> [PROBLEM STATEMENT]: Write the next part of the Florida Trend article below on site selectors and Florida's incentives debate, picking up after its last sentence.

> [QUOTED TEXT]:
>> START
Florida Trend | Florida's Business Authority

Site seeing: Location consultants eye Florida's incentives policy

The debate in Florida over incentives to help induce companies to locate operations here has drawn the attention of a crucial national audience: Site selectors, the consultants paid by corporations for their expertise in locating operations and dealing with local and state governments on approvals and incentive deals.

Dropping incentives, says, Del Boyette, of Boyette Strategic Advisors, an Arkansas firm that works in Florida, “sends a message you’re not open for business anymore. You don’t want to compete. It’s not true, but it’s what people think.”

“It’s not helpful,” agrees another such consultant, Mark Sweeney. His firm, McCallum Sweeney Consulting in Greenville, S.C., consulted for companies on three of the highest profile corporate recruitments in Florida in recent years: Hertz’s move to Estero from New Jersey, Northrop Grumman’s decision to put 400 jobs in St. Augustine and 1,800 jobs at an aircraft design center in Melbourne. The projects received millions of dollars in incentives.
>> END
> [PROVIDED INFORMATION]:
>> START
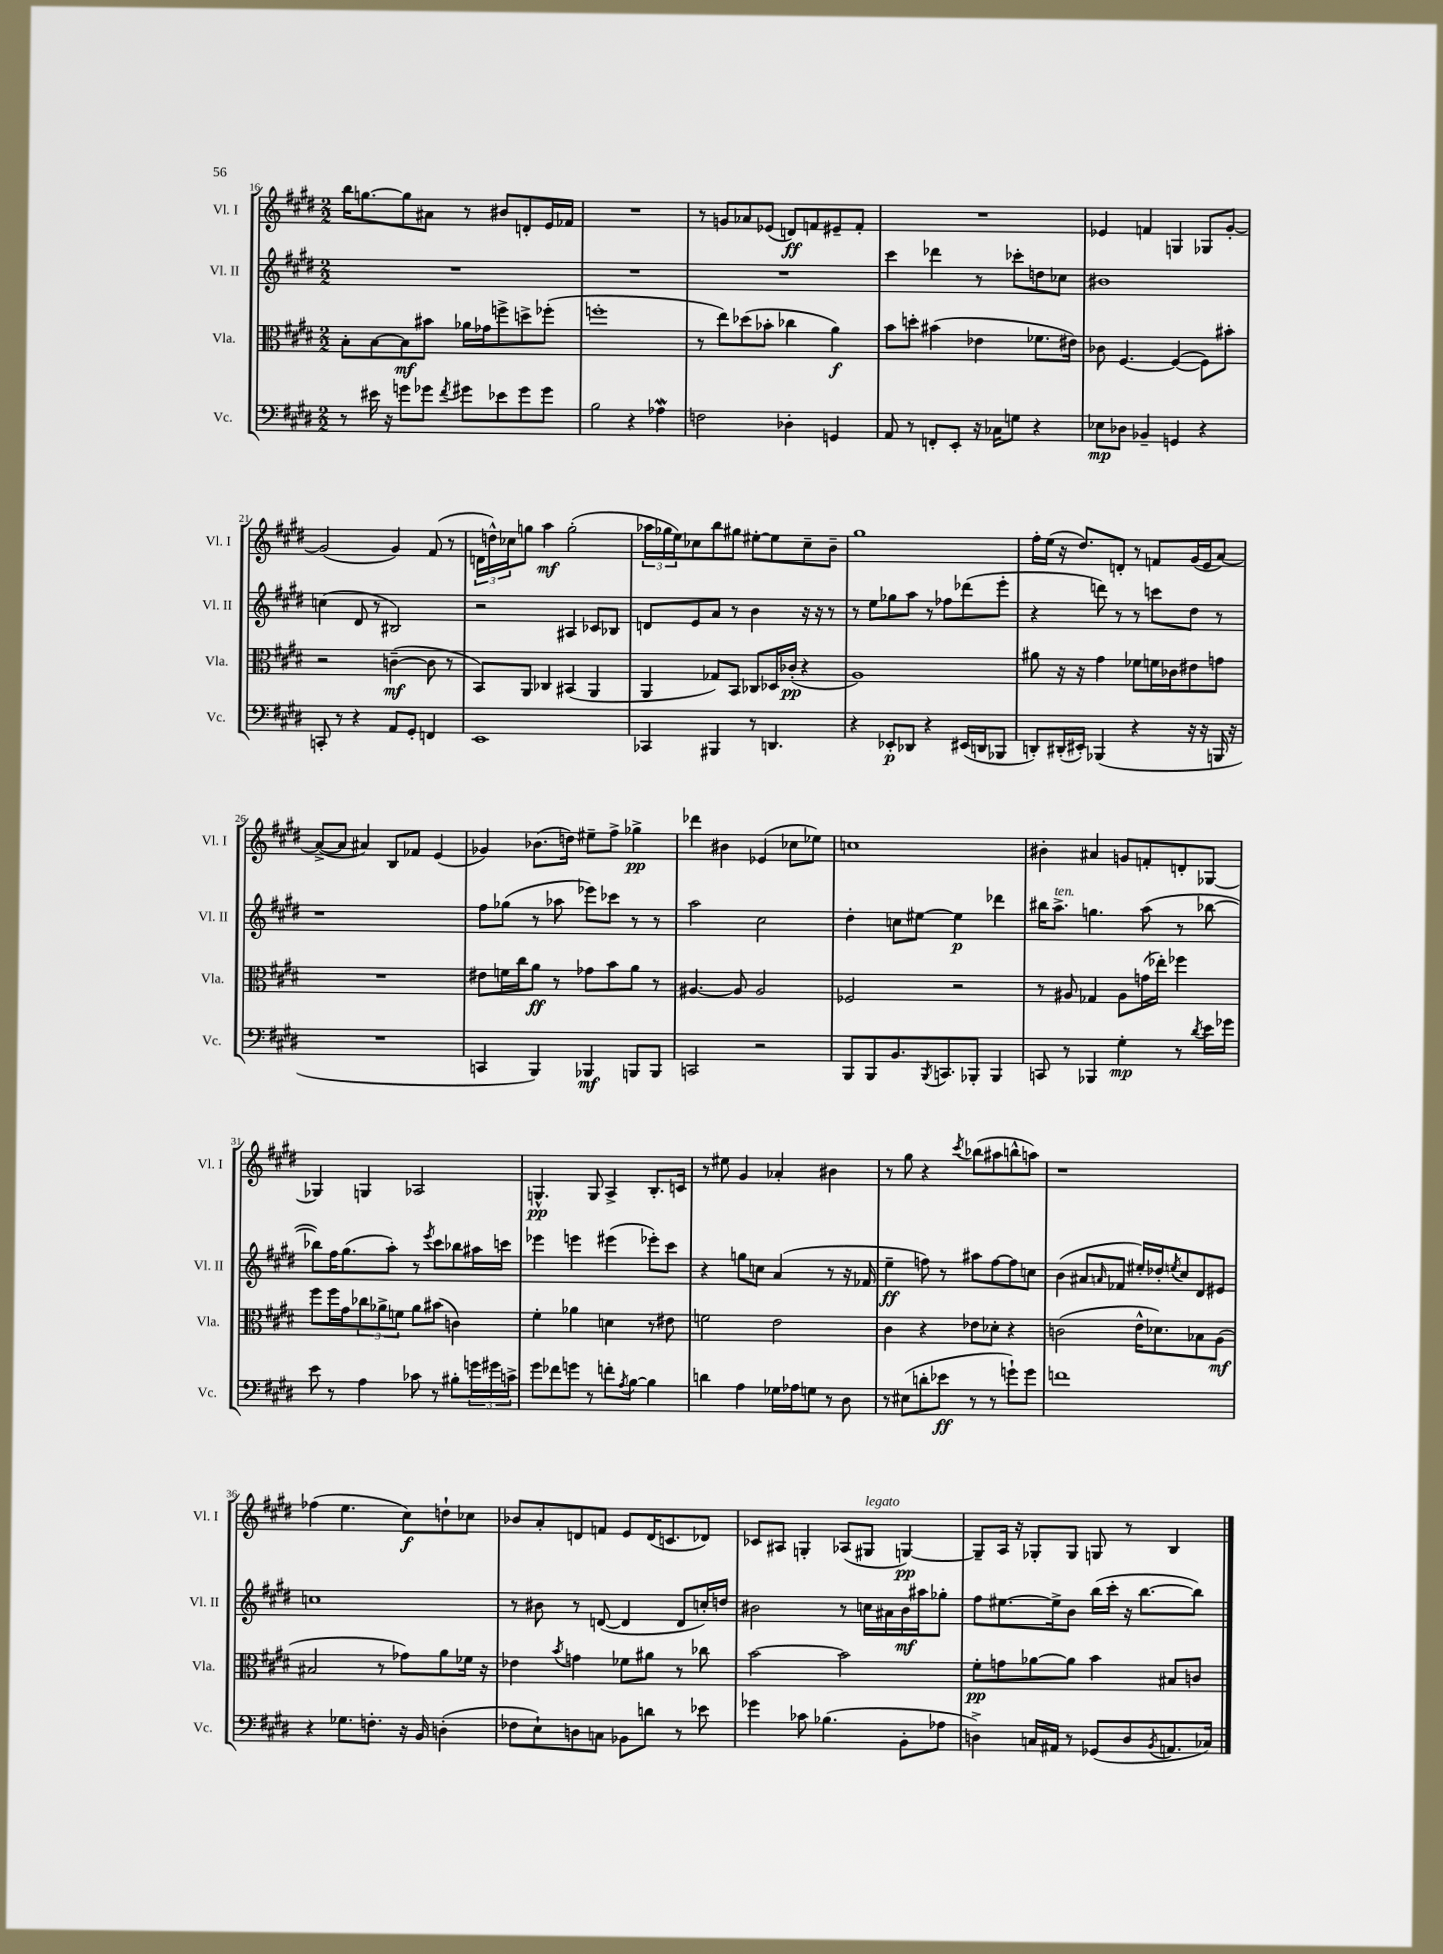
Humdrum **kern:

**kern	**kern	**kern	**kern
*staff4	*staff3	*staff2	*staff1
*clefF4	*clefC3	*clefG2	*clefG2
*k[f#c#g#d#]	*k[f#c#g#d#]	*k[f#c#g#d#]	*k[f#c#g#d#]
*M2/2	*M2/2	*M2/2	*M2/2
8r	8B'	1r	16bb
.	.	.	[8.gg
16e#	[8B	.	.
16r	.	.	.
8g	8B]	.	8gg]
8g-	8b#	.	8a#
8qf#	.	.	.
8g#	16a-	.	8r
.	16g-	.	.
8e-	8ff^	.	8b#
8g#	8dd^	.	8d'
8g#	(8ff-'	.	16e
.	.	.	16f-
=	=	=	=
2B	1ff'	1r	1r
4r	.	.	.
4A-	.	.	.
=	=	=	=
2F	8r	1r	8r
.	8ee)	.	8g
.	(8dd-	.	8a-
.	8b-'	.	(8e-
4D-'	4cc-	.	8d)
.	.	.	8f
4GG	4a)	.	8e#~
.	.	.	8f'
=	=	=	=
8AA	8b	4ccc#	1r
8r	8dd'	.	.
8FF'	(4b#	4ddd-	.
8EE'	.	.	.
16r	4e-	8r	.
16C-	.	.	.
8G	.	8ccc-'	.
4r	8.f-	8dd	.
.	.	8cc-	.
.	16e#)	.	.
=	=	=	=
8E-	8c-	1b#	4e-
8D-	[4.F#	.	.
4BB-~	.	.	4f
4GG	(4F#_	.	4G
4r	8F#])	.	8G-
.	8b#'	.	[8g#'
=	=	=	=
8CC'	2r	(4cc	(2g#]
8r	.	.	.
4r	.	8d#	.
.	.	8r	.
8AA	([4c~	2B#)	4g#)
8GG#'	.	.	.
4FF	8c]	.	(8f#
.	8r	.	8r
=	=	=	=
1EE	8BB)	2r	24d
.	.	.	24dd^^)
.	.	.	24cc-
.	8AA	.	8gg
.	4C-	.	4aa
.	(4BB#	4A#	(2gg'
.	4AA	8c-	.
.	.	8B-	.
=	=	=	=
4CC-	4AA	8d	24aa-
.	.	.	24gg-
.	.	.	24ee)
.	.	8e	8cc-
4BBB#	8G-)	8a	8bb
.	8BB	8r	8gg#
8r	8C-	4b	[8ee#'
4.DD	16D-	.	8ee#]
.	(16c-'	.	.
.	4r	16r	8cc-~
.	.	16r	.
.	.	8r	8b~
=	=	=	=
4r	1A)	8r	1gg#
.	.	8ee	.
8EE-'	.	8gg-	.
8DD-	.	8aa	.
4r	.	8r	.
.	.	8ff-	.
(16EE#	.	(8ddd-	.
16DD	.	.	.
8BBB-	.	8eee'	.
=	=	=	=
8DD')	8a#	4r	16ff#'
.	.	.	(16ee
(16DD#'	16r	.	16r
16EE#')	16r	.	8.dd#)
(4BBB-	4g#	8ddd)	.
.	.	8r	8d'
4r	8f-	8r	8r
.	16f	8ccc	8f
.	16c-	.	.
16r	8e#	8dd#	(16g#
16r	.	.	16e
16BBB	8g	8r	[8a)
16r	.	.	.
=	=	=	=
1r	1r	1r	(8a^_
.	.	.	8a]
.	.	.	4a#)
.	.	.	8B
.	.	.	8f-
.	.	.	(4e
=	=	=	=
4CC	8e#	8ff#	4g-)
.	16f	(8gg-	.
.	16cc#	.	.
4BBB)	8a	8r	(8.b-
.	8r	8aa-	.
.	.	.	16dd)
4BBB-	8g-	8eee-)	8ee#~
.	8b	8ccc-	8ff#^
8BBB	8a	8r	4gg-^
8BBB	8r	8r	.
=	=	=	=
2CC	[4.A#	2aa	4ddd-
.	.	.	4b#
.	8A#]	.	.
2r	2A#	2cc#	(4e-
.	.	.	8cc-
.	.	.	8ee-)
=	=	=	=
8BBB	2F-	4dd#'	1cc
8BBB	.	.	.
8.BB	.	8cc	.
.	.	[8ee#	.
8qBBB	.	.	.
8.CC	.	.	.
.	2r	4ee#]	.
8BBB-'	.	.	.
4BBB-	.	4ddd-	.
=	=	=	=
8CC	8r	16bb#	4b#'
.	.	8.aa^	.
8r	8A#	.	.
4BBB-	4G-	4.gg	4a#
4G#'	8A#	.	8g
.	(16g	(8aa	8f'
.	16ee-')	.	.
8r	4ff-	8r	8d'
8qd#	.	.	.
16e	.	[8bb-	[8G-
16g-	.	.	.
=	=	=	=
8e	8ff#	8bb-])	4G-]
8r	16ff#	16ff#	.
.	16g#	(8.gg#	.
4A	12cc-	.	4G
.	12a-^	.	.
.	.	8aa')	.
.	12f	.	.
8c-	8a-	8r	2A-
.	.	8qeee	.
8r	(8b#	8ccc#	.
8B#'	4c)	8bb-	.
24g	.	16aa#	.
24g#	.	.	.
.	.	16ccc	.
24c^	.	.	.
=	=	=	=
8g#	4f#'	4eee-	4.G^^
8f-	.	.	.
8g	4a-	4eee	.
8r	.	.	8G
8f'	4d	(4eee#	4A^
8qA	.	.	.
[8B	.	.	.
4B]	8r	8eee-')	8.B'
.	8e#	8ccc#	.
.	.	.	16c
=	=	=	=
4d	2f	4r	8r
.	.	.	8ee#
4A	.	8gg	4g#
.	.	8cc	.
16G-	2e	(4a	4a-'
16A-	.	.	.
8G	.	.	.
8r	.	8r	4b#
8D#	.	16r	.
.	.	16f-	.
=	=	=	=
8r	4c#	4ee~	8r
(8E#	.	.	8gg#
8d'	4r	8ff)	4r
8e-	.	8r	.
.	.	.	8qccc#
8r	8e-	8aa#	(8bb-
8r	8d-'	[8ff	8aa#
8g`)	4r	8ff]	8bb^^
8g	.	8cc	8aa)
=	=	=	=
1f	(2c	(4b	1r
.	.	8a#	.
.	.	16qqa	.
.	.	8f-	.
.	16e^^	16ee#')	.
.	8.d-)	16dd-'	.
.	.	8qee	.
.	.	8cc#	.
.	8B-	8d#	.
.	(8A	8e#	.
=	=	=	=
4r	2B#	1cc	(4ff-
8.G-	.	.	4.ee
8.F'	.	.	.
.	8r	.	.
16r	8g-)	.	8cc#)
16BB	.	.	.
(4D'	8a	.	8dd`
.	16f-	.	8cc-
.	16r	.	.
=	=	=	=
8F-	4e-	8r	8b-
8E`)	.	8b#	8a'
.	8qb	.	.
8D	4g	8r	8d
8C	.	([8d	8f
8BB-	8f-	4d]	8e
8d	8a#	.	(16d
.	.	.	8.c
8r	8r	8d	.
8e-	8cc-	16cc')	8d-)
.	.	16dd	.
=	=	=	=
4g-	[2b	2b#	8c-
.	.	.	8A#
8c-	.	.	4G'
(4.B-	.	.	.
.	2b]	8r	(8A-
.	.	16cc	8G#
.	.	16a#	.
8BB'	.	16b#	[4G)
.	.	16aa#	.
8A-	.	8gg-'	.
=	=	=	=
4D^)	8f#'	8ff#	8G~]
.	8g	[8.ee#	16A
.	.	.	16r
16C	[8a-	.	8G-'
16AA#	.	16ee#^]	.
8r	8a-]	8b	8G-
(8GG-	4b	(16bb	8G
.	.	16ccc#'	.
8D	.	16r	8r
.	.	[8.bb	.
8qBB	.	.	.
8.AA	8B#	.	4B
.	8c	8bb])	.
16C-)	.	.	.
==	==	==	==
*-	*-	*-	*-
>> END
> [RESULT]:
The role of site selectors is often invisible when companies and state and local governments announce a new factory, office or relocation.

Typically, companies give consultants parameters for what they want — considerations like rail or port access, direct flights to key markets, qualified workforce — and the consultants then find sites.

The consultants model how long it will take a site to get up and running and analyze dozens of costs, covering everything from land prices to electricity to taxes. Incentives always are factored in.

Historically, Florida and other states have offered a variety of incentives: Workforce training programs, road improvements, tax abatements and, most controversial in the Legislature, cash from the governor’s Quick Action Closing Fund. Gov. Rick Scott asked the 2016 Legislature for $250 million for the fund; the Legislature gave him nothing. This year, he wants $85 million but faces a fight with legislators who view the incentives as corporate welfare.

Consultants say they’re accustomed to such debates. “The issue of incentives has been hotly debated my entire career, and it always will be,” says Phil Schneider, who heads a Milwaukee-based consultancy and also chairs an industry group, the Site Selectors Guild.

Often the debate rests on faulty assumptions, consultants say. For one, incentives aren’t giveaways, they say, and go only to offset costs incurred by companies that invest and hire, Boyette says. “People love to use the term ‘they gave the store away.’ They don’t give them anything,” Boyette says.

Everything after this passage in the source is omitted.